Pronto pasaron los años y tras cumplir los dieciocho Alberto me heredó. Desde ese momento, pasamos a ser uña y carne. Aunque yo ya estaba un poco viejo y ya no estaba de moda en ese tiempo, Alberto me llevaba a todas partes presumiendo de mi particularidad.

Fue entonces cuando su amiga Chispas y él me pusieron de nombre Elmer. Fue una idea a partir de una película de Buster Keaton, uno de  los actores favoritos de Alberto. Porque a Alberto le gusta mucho el cine y sobre todo la música. Hicimos miles de km acompañados de buena música y de su inseparable guitarra.

Nos gustaba emular las locuras de Jake y Elwood Blues en Chicago, mientras cantábamos “Gimme some lovin” o alguna otra canción de los  Blues Brothers. Incluso alguna  vez tras un pique con un taxista o un conductor patoso tuvimos que salir pitando para evitar males mayores y decíamos “Que nuestra señora de la bendita aceleración no nos falle ahora”.

Sí, sobre todo mucha medicina blues, que es lo que, como buen bluesman le gusta más a Alberto. Durante unos años tocó en un grupo y hasta me hicieron una canción “Elmer, el pelotilla”. Cuando la escuché me daban ganas de hacer giros y giros de alegría. ¡Qué buena! ¡Tuvo bastante éxito!

Como Alberto es muy inquieto y valiente, un día decidió marcharse a Londres para cambiar de aires.
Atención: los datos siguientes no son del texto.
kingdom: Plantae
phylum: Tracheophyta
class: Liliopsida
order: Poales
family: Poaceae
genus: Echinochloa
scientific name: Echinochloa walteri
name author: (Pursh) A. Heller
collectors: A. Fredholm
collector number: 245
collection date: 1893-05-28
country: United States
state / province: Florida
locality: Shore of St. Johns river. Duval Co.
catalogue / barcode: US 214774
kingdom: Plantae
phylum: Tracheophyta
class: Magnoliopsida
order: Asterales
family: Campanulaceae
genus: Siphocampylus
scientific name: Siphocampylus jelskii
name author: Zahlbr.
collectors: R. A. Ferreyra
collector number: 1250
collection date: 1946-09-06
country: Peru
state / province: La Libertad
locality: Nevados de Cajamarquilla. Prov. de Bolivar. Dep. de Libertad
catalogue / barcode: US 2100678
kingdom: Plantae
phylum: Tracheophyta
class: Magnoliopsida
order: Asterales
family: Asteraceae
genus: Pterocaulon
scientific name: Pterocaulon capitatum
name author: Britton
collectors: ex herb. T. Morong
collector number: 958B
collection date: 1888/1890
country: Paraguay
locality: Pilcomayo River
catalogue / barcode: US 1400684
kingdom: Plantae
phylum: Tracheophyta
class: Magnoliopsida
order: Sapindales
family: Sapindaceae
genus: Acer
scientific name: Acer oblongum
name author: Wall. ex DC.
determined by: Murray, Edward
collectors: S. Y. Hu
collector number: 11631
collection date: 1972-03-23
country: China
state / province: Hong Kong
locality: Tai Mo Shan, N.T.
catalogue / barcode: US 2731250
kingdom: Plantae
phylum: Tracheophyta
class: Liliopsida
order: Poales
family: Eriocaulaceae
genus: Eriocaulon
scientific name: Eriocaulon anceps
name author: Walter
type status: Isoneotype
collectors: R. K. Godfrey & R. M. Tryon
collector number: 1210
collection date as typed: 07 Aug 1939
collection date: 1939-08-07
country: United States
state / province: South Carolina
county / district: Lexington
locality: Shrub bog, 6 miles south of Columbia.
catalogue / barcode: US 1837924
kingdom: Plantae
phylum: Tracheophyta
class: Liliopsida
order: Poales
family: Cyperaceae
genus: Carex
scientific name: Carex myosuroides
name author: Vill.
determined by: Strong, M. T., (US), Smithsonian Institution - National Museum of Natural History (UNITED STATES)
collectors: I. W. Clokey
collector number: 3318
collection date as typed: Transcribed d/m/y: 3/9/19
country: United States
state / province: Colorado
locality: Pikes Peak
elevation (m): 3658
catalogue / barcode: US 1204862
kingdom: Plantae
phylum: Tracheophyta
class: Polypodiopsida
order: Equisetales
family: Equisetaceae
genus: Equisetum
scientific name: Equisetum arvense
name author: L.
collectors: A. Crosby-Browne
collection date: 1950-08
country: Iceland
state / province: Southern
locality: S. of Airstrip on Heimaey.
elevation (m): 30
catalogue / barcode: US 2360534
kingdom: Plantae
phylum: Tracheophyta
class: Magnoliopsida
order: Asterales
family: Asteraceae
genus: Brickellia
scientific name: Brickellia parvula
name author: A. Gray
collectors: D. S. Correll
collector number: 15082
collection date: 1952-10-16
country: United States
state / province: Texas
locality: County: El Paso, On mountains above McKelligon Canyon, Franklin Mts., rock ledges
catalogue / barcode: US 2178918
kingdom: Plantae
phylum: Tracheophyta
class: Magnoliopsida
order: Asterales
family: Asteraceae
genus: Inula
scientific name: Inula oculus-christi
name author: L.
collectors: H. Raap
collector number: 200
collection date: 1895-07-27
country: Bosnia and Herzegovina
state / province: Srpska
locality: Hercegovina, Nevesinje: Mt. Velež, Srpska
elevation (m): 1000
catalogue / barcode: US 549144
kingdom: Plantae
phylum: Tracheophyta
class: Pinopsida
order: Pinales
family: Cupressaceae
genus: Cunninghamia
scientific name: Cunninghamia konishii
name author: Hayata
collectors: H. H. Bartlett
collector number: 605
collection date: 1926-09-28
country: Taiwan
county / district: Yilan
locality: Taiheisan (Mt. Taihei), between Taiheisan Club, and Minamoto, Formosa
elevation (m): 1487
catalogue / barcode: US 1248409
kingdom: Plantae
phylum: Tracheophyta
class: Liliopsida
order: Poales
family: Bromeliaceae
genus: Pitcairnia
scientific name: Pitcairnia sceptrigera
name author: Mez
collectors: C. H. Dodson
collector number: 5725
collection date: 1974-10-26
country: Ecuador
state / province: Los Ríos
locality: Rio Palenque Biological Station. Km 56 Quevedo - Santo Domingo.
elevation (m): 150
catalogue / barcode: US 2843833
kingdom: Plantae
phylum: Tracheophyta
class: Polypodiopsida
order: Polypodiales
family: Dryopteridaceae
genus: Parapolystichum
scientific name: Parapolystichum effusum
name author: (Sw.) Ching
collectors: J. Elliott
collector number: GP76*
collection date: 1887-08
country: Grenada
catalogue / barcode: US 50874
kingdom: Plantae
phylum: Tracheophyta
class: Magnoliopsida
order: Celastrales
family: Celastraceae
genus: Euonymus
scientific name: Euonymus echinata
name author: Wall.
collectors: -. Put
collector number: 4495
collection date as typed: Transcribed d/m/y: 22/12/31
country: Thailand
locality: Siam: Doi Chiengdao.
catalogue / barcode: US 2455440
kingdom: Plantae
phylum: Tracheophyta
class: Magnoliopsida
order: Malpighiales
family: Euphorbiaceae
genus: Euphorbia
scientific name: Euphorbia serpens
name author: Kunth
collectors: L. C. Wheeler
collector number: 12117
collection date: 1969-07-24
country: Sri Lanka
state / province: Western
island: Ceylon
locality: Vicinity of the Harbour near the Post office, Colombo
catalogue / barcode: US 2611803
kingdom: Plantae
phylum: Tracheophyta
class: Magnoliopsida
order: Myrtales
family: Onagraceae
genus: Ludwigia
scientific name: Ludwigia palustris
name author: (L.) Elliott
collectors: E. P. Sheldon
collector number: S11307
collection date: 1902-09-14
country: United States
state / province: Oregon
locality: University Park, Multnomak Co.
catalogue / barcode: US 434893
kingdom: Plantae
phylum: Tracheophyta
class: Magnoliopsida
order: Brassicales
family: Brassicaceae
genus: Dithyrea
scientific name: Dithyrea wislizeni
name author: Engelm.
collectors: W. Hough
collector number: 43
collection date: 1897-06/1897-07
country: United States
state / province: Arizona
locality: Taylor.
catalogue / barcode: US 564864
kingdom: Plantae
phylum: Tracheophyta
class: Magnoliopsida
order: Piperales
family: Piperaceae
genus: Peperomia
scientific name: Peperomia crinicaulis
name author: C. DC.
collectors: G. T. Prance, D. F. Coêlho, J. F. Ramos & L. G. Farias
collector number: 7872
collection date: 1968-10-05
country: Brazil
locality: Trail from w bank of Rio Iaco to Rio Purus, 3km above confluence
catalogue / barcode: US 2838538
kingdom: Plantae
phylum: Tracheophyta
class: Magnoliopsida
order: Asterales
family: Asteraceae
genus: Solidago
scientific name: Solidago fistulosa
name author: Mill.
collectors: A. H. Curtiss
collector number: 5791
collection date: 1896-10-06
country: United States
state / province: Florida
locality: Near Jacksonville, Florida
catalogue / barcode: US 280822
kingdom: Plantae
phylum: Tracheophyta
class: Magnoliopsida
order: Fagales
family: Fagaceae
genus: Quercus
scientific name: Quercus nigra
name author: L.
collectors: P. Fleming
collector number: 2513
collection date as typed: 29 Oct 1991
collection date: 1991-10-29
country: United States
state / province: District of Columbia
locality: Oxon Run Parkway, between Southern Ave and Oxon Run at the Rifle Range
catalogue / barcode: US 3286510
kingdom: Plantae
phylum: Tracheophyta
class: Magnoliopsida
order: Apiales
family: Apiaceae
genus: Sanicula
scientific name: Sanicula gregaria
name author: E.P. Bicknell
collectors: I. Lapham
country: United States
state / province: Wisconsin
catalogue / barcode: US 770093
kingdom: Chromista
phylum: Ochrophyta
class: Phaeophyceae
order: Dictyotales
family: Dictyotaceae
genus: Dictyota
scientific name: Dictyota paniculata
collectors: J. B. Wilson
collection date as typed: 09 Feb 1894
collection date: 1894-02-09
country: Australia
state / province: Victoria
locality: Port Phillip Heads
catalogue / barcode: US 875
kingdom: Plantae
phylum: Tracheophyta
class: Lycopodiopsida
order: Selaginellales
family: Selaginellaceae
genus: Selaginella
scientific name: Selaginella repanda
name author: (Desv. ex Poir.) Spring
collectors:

No dudó en llevarme con él. Así que tiramos millas lanzándonos a la aventura, sin miedo, con una gran maleta llena de ilusiones. Conoceríamos nuevas gentes, dejando a un lado por un tiempo las aplastantes tierras españolas, que eran como un árido desierto sin oportunidades.

¡Buff! ¡Qué días aquéllos! Recuerdo la sensación de novedad en mis ruedas sobre el asfalto inglés  y los nervios de no saber donde estaba cada vez que arrancaba mi motor. Me daba mucha risa ver a mis colegas con el volante a la derecha ¡Vaya lío!.

En Londres recuperé la mirada de asombro y curiosidad de la gente. Les resultaba muy exótico y todo el mundo me miraba con fascinación. Por entonces había estrenado nuevo color, el malva, que me daba un toque hippie chic  muy divertido y agradable. Sobre todo para las chicas. No es por nada, pero conseguí muchos ligues a Alberto, con la excusa de una conversación, sobre mi origen.  Ejem, ejem, más de una vez tuve que hacerme el dormido para no ser indiscreto.

No creáis, yo también hice mis amistades. Recuerdo al simpático Vauxhall Record blanco y al cascarrabias del Kadett con los que compartía acera frente a la casa de Alberto, cuando descansábamos.

El Record y yo nos mondábamos cada vez que veíamos acercarse a los dueños del Kadett, una pareja que siempre estaba discutiendo al más puro estilo de los Roper. La mujer era clavada a Mildred pero en pelirrojo. Y no me olvido del taxi, que siempre que llegaba tras una larga jornada de trabajo, hablaba un rato conmigo. Un día me comentó que me tenía un poco de envidia porque yo no tenía que hacer rutas, ni tenía responsabilidades como él. Se sentía como un burro de carga. Pobrecillo.

Muchas aventuras nos pasaron en ese tiempo. Cuando paseábamos por la ciudad era divertido parar en seco para dejar pasar a un tropel de colegialas adolescentes con uniforme recién salidas del instituto. Nos reíamos imaginándolas corriendo como locas detrás de The Beatles, mientras sonaba en mi radio cassette A hard Day's Night:

It´s been a hard day´s night
And I´ve been working like a dog
It´s been a hard day´s night
I should be sleeping like a log...

Cómo nos gustaba hacer viajes escuchándolos. Recuerdo el día que fuimos hasta Abbey Road y paramos un segundo en el famoso paso de cebra. Imaginé como desfilaban delante de mí Paul, John, George y Ringo. Por un momento soñé que John se giraba y me guiñaba un ojo! ¡Qué divertido!

Lo malo es que el clima húmedo de las tierras inglesas deterioró mucho mi chasis. De modo que a mi vuelta a España estaba muy perjudicado.

Aún así, Alberto nunca me abandonó. Es más, ahora estoy recuperándome en un taller, donde me han desmontado y están curando cada una de mis piezas. La verdad es que me están dejando como nuevo.

Estreno color para esta nueva etapa de mi vida, el azul. Un azul optimista, lleno de vitalidad y energía.

Dentro de poco volveré a llevar a Alberto donde le apetezca ¡Otra vez juntos en la carretera!

Y además todos los días descansaré en un garaje.

Porque recordad:

¡Soy Elmer, el pelotilla que más millas quema en la carretera! ¡Nadie puede conmigo!